Analizzando le differenze in base al genere, emerge che, sul piano motivazionale, le donne prediligono libertà e creatività, mentre gli uomini preferiscono essere i protagonisti della propria realizzazione. Quanto invece agli aspetti che potrebbero migliorare la serenità e lo stile di vita, i liberi professionisti vorrebbero più semplificazione fiscale, le libere professioniste maggiori tutele per malattia o maternità. Gli uomini, inoltre, aprono la partita Iva motivati dal desiderio di guadagnare di più e perché poco inclini al lavoro da dipendente, mentre le donne perché parte di un albo professionale. Tra le preoccupazioni principali delle libere professioniste spicca il timore di non incassare a sufficienza per una su quattro. Dalla Gen Z ai Baby Boomer.
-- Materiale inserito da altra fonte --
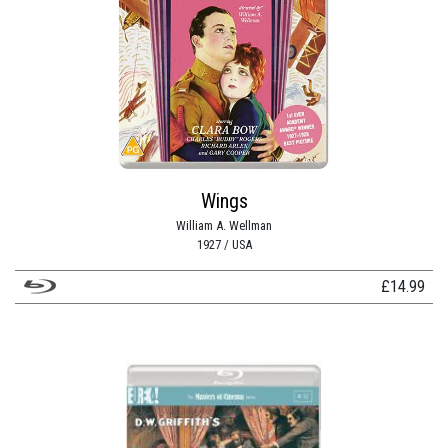
Wings
William A. Wellman
1927 / USA
£
14.99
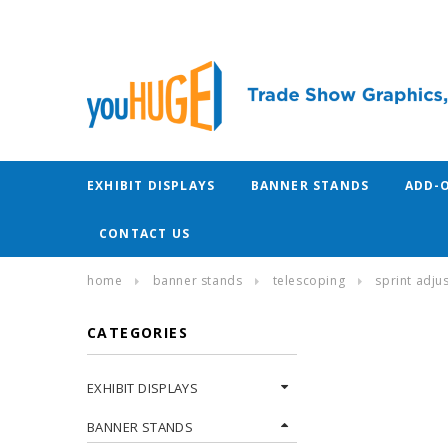
EXHIBIT DISPLAYS
BANNER STANDS
ADD-
CONTACT US
home
banner stands
telescoping
sprint adju
CATEGORIES
EXHIBIT DISPLAYS
BANNER STANDS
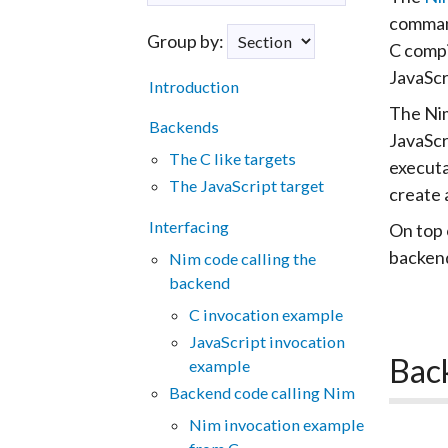
comman
Group by:
C compi
JavaScr
Introduction
The Nim
Backends
JavaScr
The C like targets
executa
The JavaScript target
create 
Interfacing
On top 
backend
Nim code calling the
backend
C invocation example
JavaScript invocation
Bac
example
Backend code calling Nim
Nim invocation example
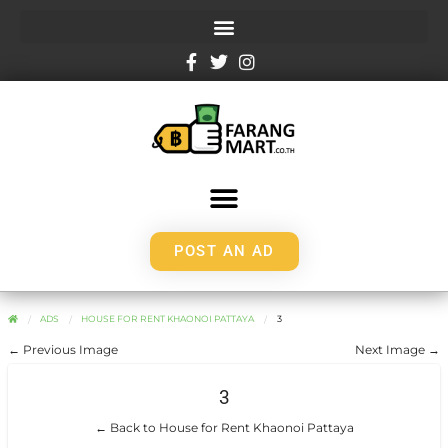
POST AN AD
ADS
HOUSE FOR RENT KHAONOI PATTAYA
3
← Previous Image
Next Image →
3
← Back to House for Rent Khaonoi Pattaya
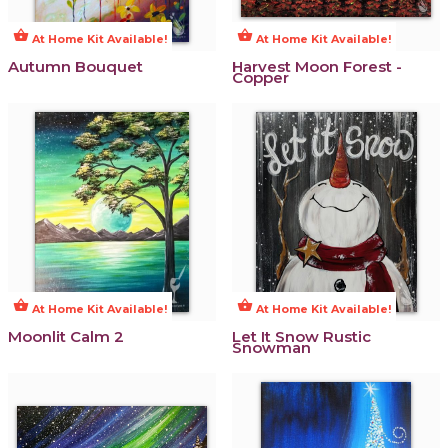
shopping_basket
shopping_basket
At Home Kit Available!
At Home Kit Available!
Autumn Bouquet
Harvest Moon Forest -
Copper
shopping_basket
shopping_basket
At Home Kit Available!
At Home Kit Available!
Moonlit Calm 2
Let It Snow Rustic
Snowman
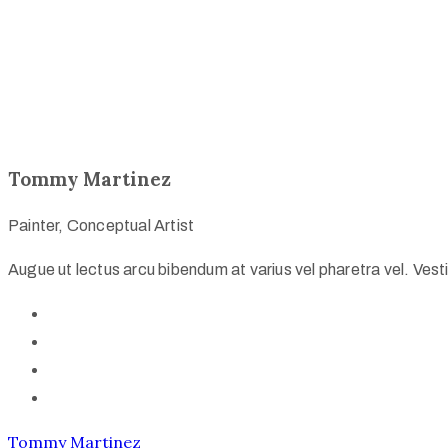
Tommy Martinez
Painter, Conceptual Artist
Augue ut lectus arcu bibendum at varius vel pharetra vel. Vestib
Tommy Martinez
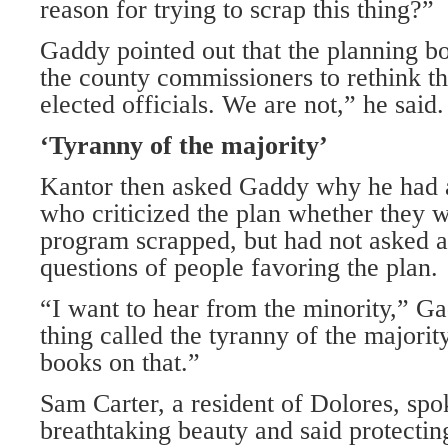
reason for trying to scrap this thing?”
Gaddy pointed out that the planning b
the county commissioners to rethink t
elected officials. We are not,” he said.
‘Tyranny of the majority’
Kantor then asked Gaddy why he had 
who criticized the plan whether they
program scrapped, but had not asked 
questions of people favoring the plan.
“I want to hear from the minority,” Ga
thing called the tyranny of the majorit
books on that.”
Sam Carter, a resident of Dolores, spo
breathtaking beauty and said protectin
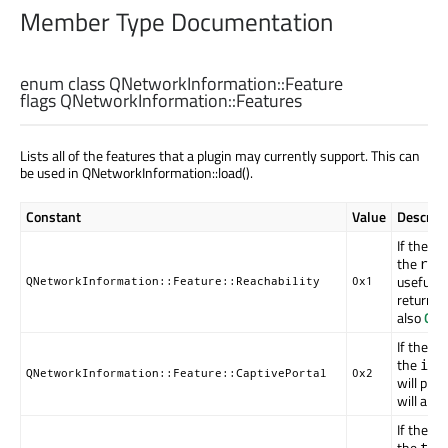
Member Type Documentation
enum class QNetworkInformation::
Feature
flags QNetworkInformation::
Features
Lists all of the features that a plugin may currently support. This can
be used in QNetworkInformation::load().
Constant
Value
Descript
If the p
the
rea
useful r
QNetworkInformation::Feature::Reachability
0x1
return
R
also
QNe
If the p
the
isB
QNetworkInformation::Feature::CaptivePortal
0x2
will prov
will alw
If the p
the
tra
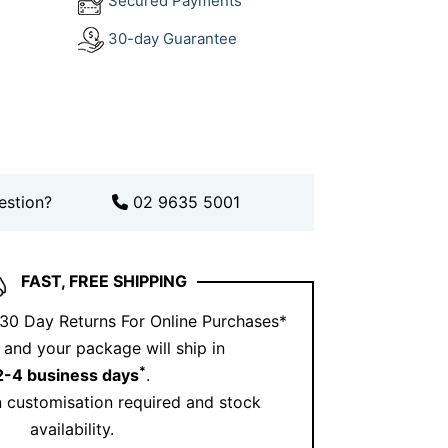
Secured Payments
lty and magnetic presence, and this piece
30-day Guarantee
with every curve and sparkle.
 sourced gold and natural diamonds, it
t for birthdays, milestones or just
fire.
estion?
02 9635 5001
FAST, FREE SHIPPING
 30 Day Returns For Online Purchases*
and your package will ship in
*
2-4 business days
.
 customisation required and stock
availability.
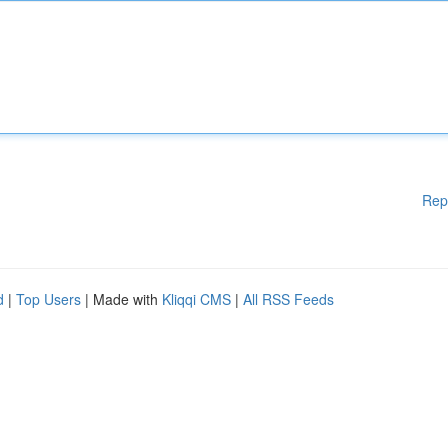
Rep
d
|
Top Users
| Made with
Kliqqi CMS
|
All RSS Feeds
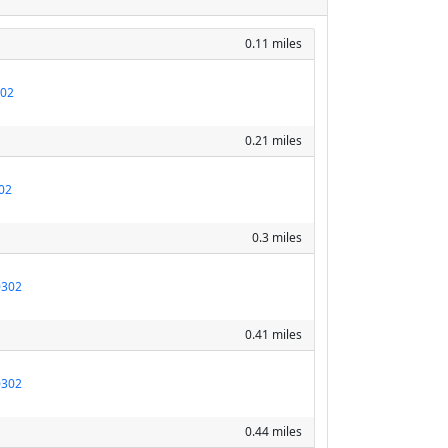
0.11 miles
302
0.21 miles
02
0.3 miles
0302
0.41 miles
0302
0.44 miles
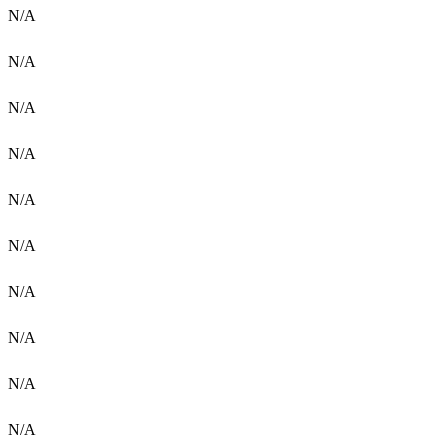
N/A
N/A
N/A
N/A
N/A
N/A
N/A
N/A
N/A
N/A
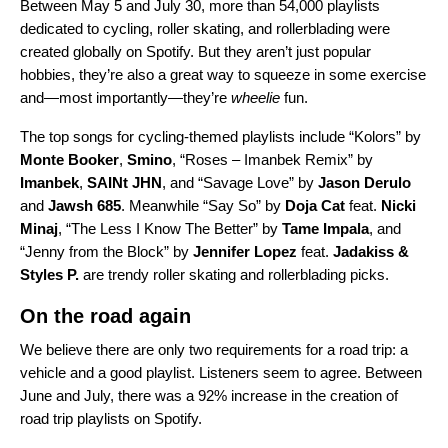
Between May 5 and July 30, more than
54,000 playlists
dedicated to
cycling, roller skating, and rollerblading
were
created globally on Spotify.
But they aren’t just popular
hobbies, they’re also a great way to squeeze in some
exercise
and—most importantly—they’re
wheelie
fun.
The top songs for cycling-themed playlists include
“
Kolors
” by
Monte Booker
,
Smino
, “
Roses – Imanbek Remix
” by
Imanbek
,
SAINt JHN
, and “
Savage Love
” by
Jason Derulo
and
Jawsh 685
. Meanwhile “
Say So
” by
Doja Cat
feat.
Nicki
Minaj
, “
The Less I Know The Better
” by
Tame Impala
, and
“
Jenny from the Block
” by
Jennifer Lopez
feat.
Jadakiss &
Styles P.
are trendy roller skating and rollerblading picks.
On the road again
We believe there are only two requirements for a road trip: a
vehicle and a good playlist. Listeners seem to agree. Between
June and July, there was a 92% increase in the creation of
road trip playlists on Spotify.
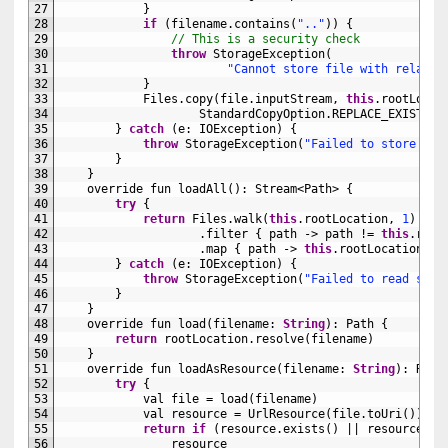
27
}
28
if
(
filename
.
contains
(
".."
)
)
{
29
// This is a security check
30
throw
StorageException
(
31
"Cannot store file with relativ
32
}
33
Files
.
copy
(
file
.
inputStream
,
this
.
rootLocat
34
StandardCopyOption
.
REPLACE_EXISTING
35
}
catch
(
e
:
IOException
)
{
36
throw
StorageException
(
"Failed to store fil
37
}
38
}
39
override 
fun 
loadAll
(
)
:
Stream
<Path>
{
40
try
{
41
return
Files
.
walk
(
this
.
rootLocation
,
1
)
42
.
filter
{
path
->
path
!=
this
.
root
43
.
map
{
path
->
this
.
rootLocation
.
re
44
}
catch
(
e
:
IOException
)
{
45
throw
StorageException
(
"Failed to read stor
46
}
47
}
48
override 
fun 
load
(
filename
:
String
)
:
Path
{
49
return
rootLocation
.
resolve
(
filename
)
50
}
51
override 
fun 
loadAsResource
(
filename
:
String
)
:
Reso
52
try
{
53
val 
file
=
load
(
filename
)
54
val 
resource
=
UrlResource
(
file
.
toUri
(
)
)
55
return
if
(
resource
.
exists
(
)
||
resource
.
is
56
resource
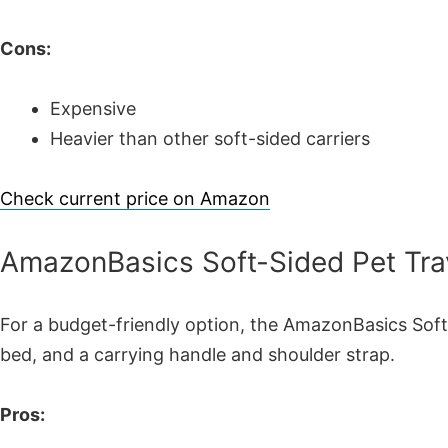
Cons:
Expensive
Heavier than other soft-sided carriers
Check current price on Amazon
AmazonBasics Soft-Sided Pet Trav
For a budget-friendly option, the AmazonBasics Soft-
bed, and a carrying handle and shoulder strap.
Pros:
Ambizioni, sfide e soddisfazioni Considerando invece l’età degli intervistati, per gli under 26 della Gen Z scelgono di aprire partita iva perché desiderano maggiore libertà ed è più accentuata l’idea di non riconoscersi nel lavoro dipendente. A preoccupare di più sono l’accesso al credito, gli errori e le sanzioni. I Millennial, di età compresa tra i 27 e i 41, sono spinti e motivati più degli altri dal bisogno di libertà, ma soffrono il rischio di commettere errori e la mancanza di tutele e supporti per la genitorialità. La Generazione X e i baby boomer, con più di 42 anni, diventano liberi professionisti soprattutto perché parte di un albo professionale oppure non per propria scelta. Temono di non trovare nuovi clienti e hanno difficoltà a stare dietro ai cambiamenti delle leggi in materia fiscale. Nel 42,4% dei casi, si dichiarano interessati a maggiori tutele per malattia. “Questi dati mostrano come i lavoratori in partita iva, soprattutto i giovani, scelgano un modello di lavoro che riflette i loro valori e il desiderio di indipendenza. Vediamo svilupparsi sempre di più un approccio flessibile e autentico, che permette di costruire uno stile di vita più soddisfacente e in sintonia con le proprie aspirazioni” conclude Mattiazzi.